→ **WHAT YOU SHOULD DO**
Rewrite the rows below, changing every "phylum" to "division" and leaving everything else as it is.

→ **STORED DATA**
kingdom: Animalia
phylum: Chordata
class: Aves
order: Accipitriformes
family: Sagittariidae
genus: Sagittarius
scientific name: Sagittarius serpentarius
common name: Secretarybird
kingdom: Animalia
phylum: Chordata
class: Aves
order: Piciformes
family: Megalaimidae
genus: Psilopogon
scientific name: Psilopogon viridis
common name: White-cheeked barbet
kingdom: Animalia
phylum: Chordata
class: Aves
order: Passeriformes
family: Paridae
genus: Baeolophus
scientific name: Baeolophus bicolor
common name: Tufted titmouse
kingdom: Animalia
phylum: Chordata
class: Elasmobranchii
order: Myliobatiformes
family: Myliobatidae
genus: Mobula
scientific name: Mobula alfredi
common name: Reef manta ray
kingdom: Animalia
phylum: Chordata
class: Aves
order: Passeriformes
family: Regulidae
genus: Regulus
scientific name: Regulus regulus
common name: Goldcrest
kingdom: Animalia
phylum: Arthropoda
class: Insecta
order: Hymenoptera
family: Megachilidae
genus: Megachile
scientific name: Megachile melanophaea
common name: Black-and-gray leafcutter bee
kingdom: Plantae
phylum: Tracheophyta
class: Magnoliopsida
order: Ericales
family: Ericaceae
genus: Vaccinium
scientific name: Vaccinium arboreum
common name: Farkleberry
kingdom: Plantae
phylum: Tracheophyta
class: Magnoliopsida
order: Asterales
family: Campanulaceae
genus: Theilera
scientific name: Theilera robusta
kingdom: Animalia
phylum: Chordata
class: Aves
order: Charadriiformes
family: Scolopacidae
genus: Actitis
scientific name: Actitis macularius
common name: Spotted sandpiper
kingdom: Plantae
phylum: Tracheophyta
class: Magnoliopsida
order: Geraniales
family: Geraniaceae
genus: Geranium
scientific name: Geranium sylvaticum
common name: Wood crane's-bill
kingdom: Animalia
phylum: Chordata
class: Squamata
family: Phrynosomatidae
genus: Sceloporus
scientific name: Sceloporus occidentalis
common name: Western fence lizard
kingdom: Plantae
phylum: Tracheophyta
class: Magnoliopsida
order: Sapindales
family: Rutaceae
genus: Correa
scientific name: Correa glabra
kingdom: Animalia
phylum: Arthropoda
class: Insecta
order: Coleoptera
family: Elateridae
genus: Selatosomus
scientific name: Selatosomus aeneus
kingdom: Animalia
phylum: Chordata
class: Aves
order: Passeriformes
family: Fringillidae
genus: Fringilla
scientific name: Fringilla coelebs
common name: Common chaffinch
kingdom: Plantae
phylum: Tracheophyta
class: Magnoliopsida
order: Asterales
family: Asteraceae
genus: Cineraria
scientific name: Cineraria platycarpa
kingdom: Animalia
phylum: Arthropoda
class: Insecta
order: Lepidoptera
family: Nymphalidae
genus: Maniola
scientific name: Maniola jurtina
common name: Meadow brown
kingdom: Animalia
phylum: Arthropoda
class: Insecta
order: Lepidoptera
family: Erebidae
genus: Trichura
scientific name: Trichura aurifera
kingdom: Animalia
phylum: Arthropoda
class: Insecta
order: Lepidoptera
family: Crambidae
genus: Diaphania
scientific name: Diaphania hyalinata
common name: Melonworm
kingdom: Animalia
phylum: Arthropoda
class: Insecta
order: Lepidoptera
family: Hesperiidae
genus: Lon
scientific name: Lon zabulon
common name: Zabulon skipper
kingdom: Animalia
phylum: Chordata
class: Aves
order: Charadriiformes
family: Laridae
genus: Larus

→ **ANSWER TO THIS EXERCISE**
kingdom: Animalia
division: Chordata
class: Aves
order: Accipitriformes
family: Sagittariidae
genus: Sagittarius
scientific name: Sagittarius serpentarius
common name: Secretarybird
kingdom: Animalia
division: Chordata
class: Aves
order: Piciformes
family: Megalaimidae
genus: Psilopogon
scientific name: Psilopogon viridis
common name: White-cheeked barbet
kingdom: Animalia
division: Chordata
class: Aves
order: Passeriformes
family: Paridae
genus: Baeolophus
scientific name: Baeolophus bicolor
common name: Tufted titmouse
kingdom: Animalia
division: Chordata
class: Elasmobranchii
order: Myliobatiformes
family: Myliobatidae
genus: Mobula
scientific name: Mobula alfredi
common name: Reef manta ray
kingdom: Animalia
division: Chordata
class: Aves
order: Passeriformes
family: Regulidae
genus: Regulus
scientific name: Regulus regulus
common name: Goldcrest
kingdom: Animalia
division: Arthropoda
class: Insecta
order: Hymenoptera
family: Megachilidae
genus: Megachile
scientific name: Megachile melanophaea
common name: Black-and-gray leafcutter bee
kingdom: Plantae
division: Tracheophyta
class: Magnoliopsida
order: Ericales
family: Ericaceae
genus: Vaccinium
scientific name: Vaccinium arboreum
common name: Farkleberry
kingdom: Plantae
division: Tracheophyta
class: Magnoliopsida
order: Asterales
family: Campanulaceae
genus: Theilera
scientific name: Theilera robusta
kingdom: Animalia
division: Chordata
class: Aves
order: Charadriiformes
family: Scolopacidae
genus: Actitis
scientific name: Actitis macularius
common name: Spotted sandpiper
kingdom: Plantae
division: Tracheophyta
class: Magnoliopsida
order: Geraniales
family: Geraniaceae
genus: Geranium
scientific name: Geranium sylvaticum
common name: Wood crane's-bill
kingdom: Animalia
division: Chordata
class: Squamata
family: Phrynosomatidae
genus: Sceloporus
scientific name: Sceloporus occidentalis
common name: Western fence lizard
kingdom: Plantae
division: Tracheophyta
class: Magnoliopsida
order: Sapindales
family: Rutaceae
genus: Correa
scientific name: Correa glabra
kingdom: Animalia
division: Arthropoda
class: Insecta
order: Coleoptera
family: Elateridae
genus: Selatosomus
scientific name: Selatosomus aeneus
kingdom: Animalia
division: Chordata
class: Aves
order: Passeriformes
family: Fringillidae
genus: Fringilla
scientific name: Fringilla coelebs
common name: Common chaffinch
kingdom: Plantae
division: Tracheophyta
class: Magnoliopsida
order: Asterales
family: Asteraceae
genus: Cineraria
scientific name: Cineraria platycarpa
kingdom: Animalia
division: Arthropoda
class: Insecta
order: Lepidoptera
family: Nymphalidae
genus: Maniola
scientific name: Maniola jurtina
common name: Meadow brown
kingdom: Animalia
division: Arthropoda
class: Insecta
order: Lepidoptera
family: Erebidae
genus: Trichura
scientific name: Trichura aurifera
kingdom: Animalia
division: Arthropoda
class: Insecta
order: Lepidoptera
family: Crambidae
genus: Diaphania
scientific name: Diaphania hyalinata
common name: Melonworm
kingdom: Animalia
division: Arthropoda
class: Insecta
order: Lepidoptera
family: Hesperiidae
genus: Lon
scientific name: Lon zabulon
common name: Zabulon skipper
kingdom: Animalia
division: Chordata
class: Aves
order: Charadriiformes
family: Laridae
genus: Larus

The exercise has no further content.